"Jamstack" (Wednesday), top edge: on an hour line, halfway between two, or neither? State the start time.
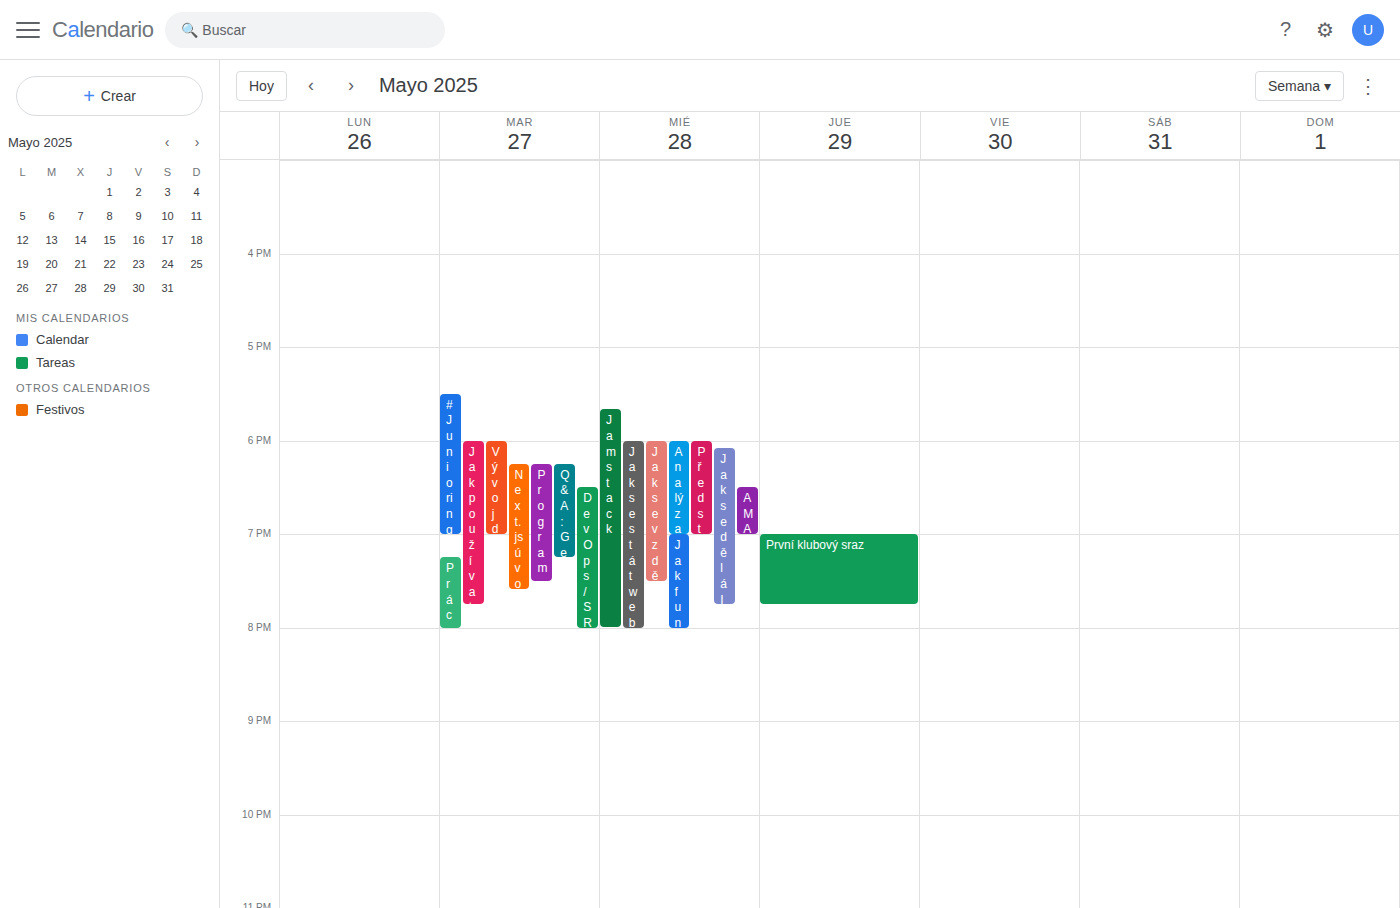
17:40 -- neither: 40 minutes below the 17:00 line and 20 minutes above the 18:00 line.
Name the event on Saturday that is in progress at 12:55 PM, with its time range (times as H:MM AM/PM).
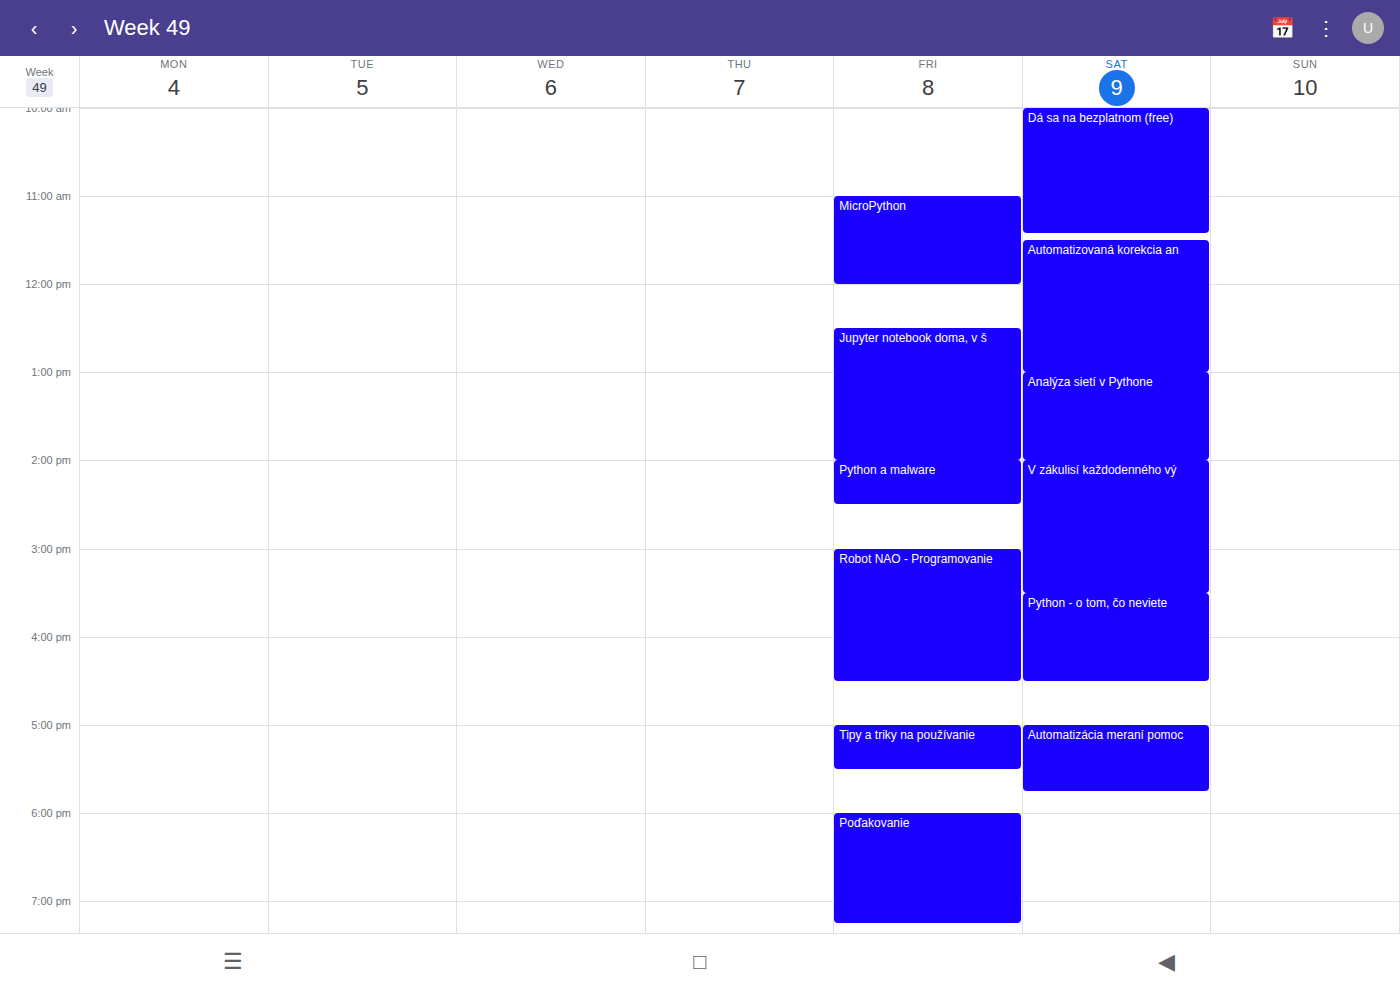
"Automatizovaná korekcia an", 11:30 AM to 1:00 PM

...

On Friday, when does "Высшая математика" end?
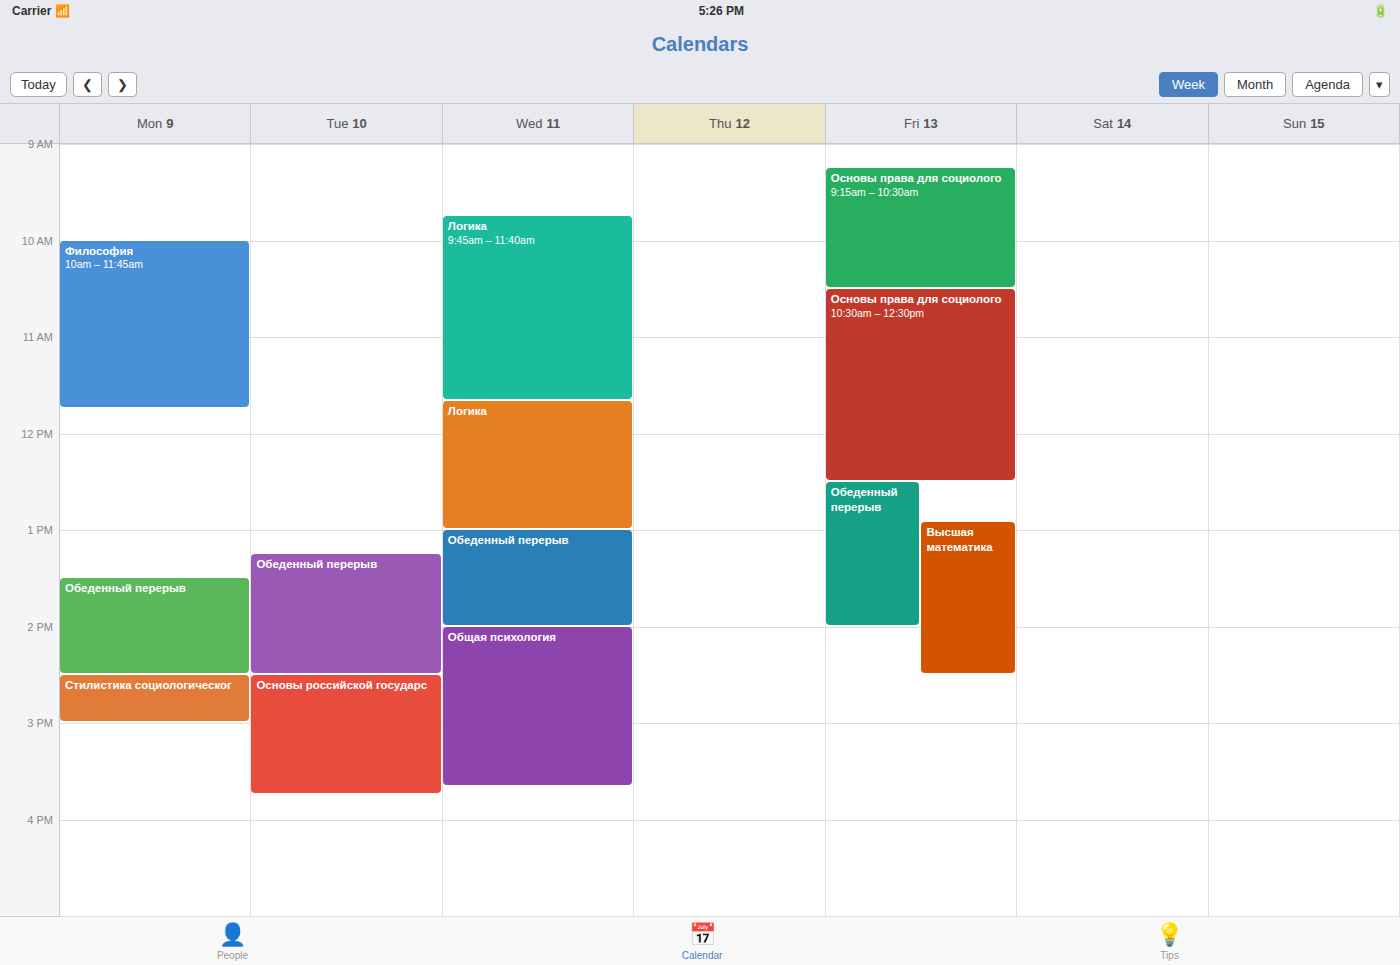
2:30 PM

...

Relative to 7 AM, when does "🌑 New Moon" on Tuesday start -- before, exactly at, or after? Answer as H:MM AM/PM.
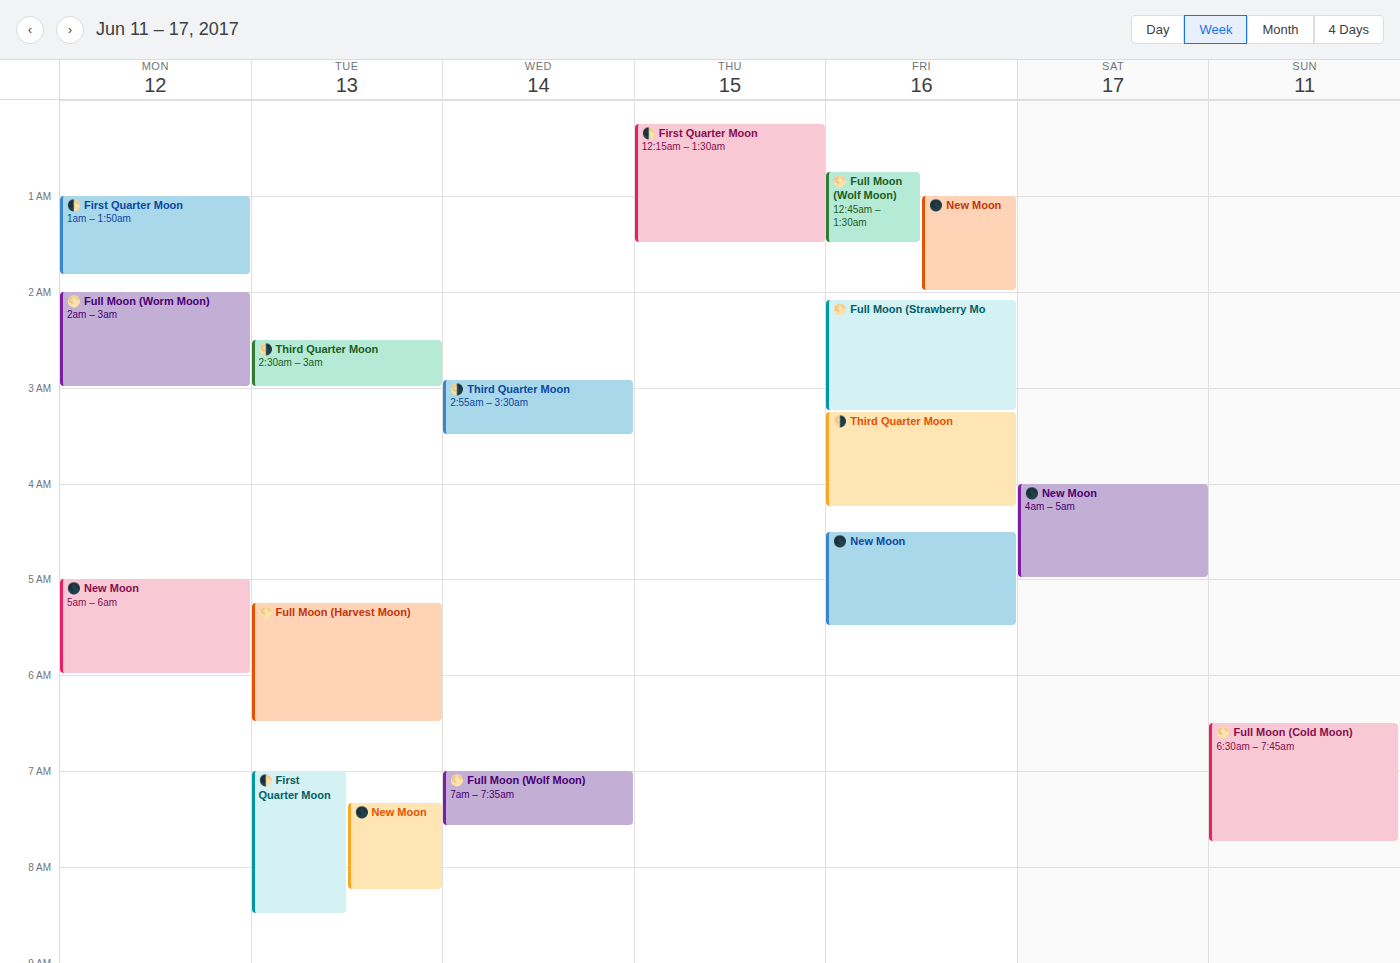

= Task details =
Arrange the lines of the items above as a numbered list, starting at the line with "Name the event" and ending with the line with "AM to 1:00 PM", including both. Omit the pictures and any blank lines.

= Task answer =
1. Name the event on Saturday that is in progress at 12:55 PM, with its time range (times as H:MM AM/PM).
2. "Automatizovaná korekcia an", 11:30 AM to 1:00 PM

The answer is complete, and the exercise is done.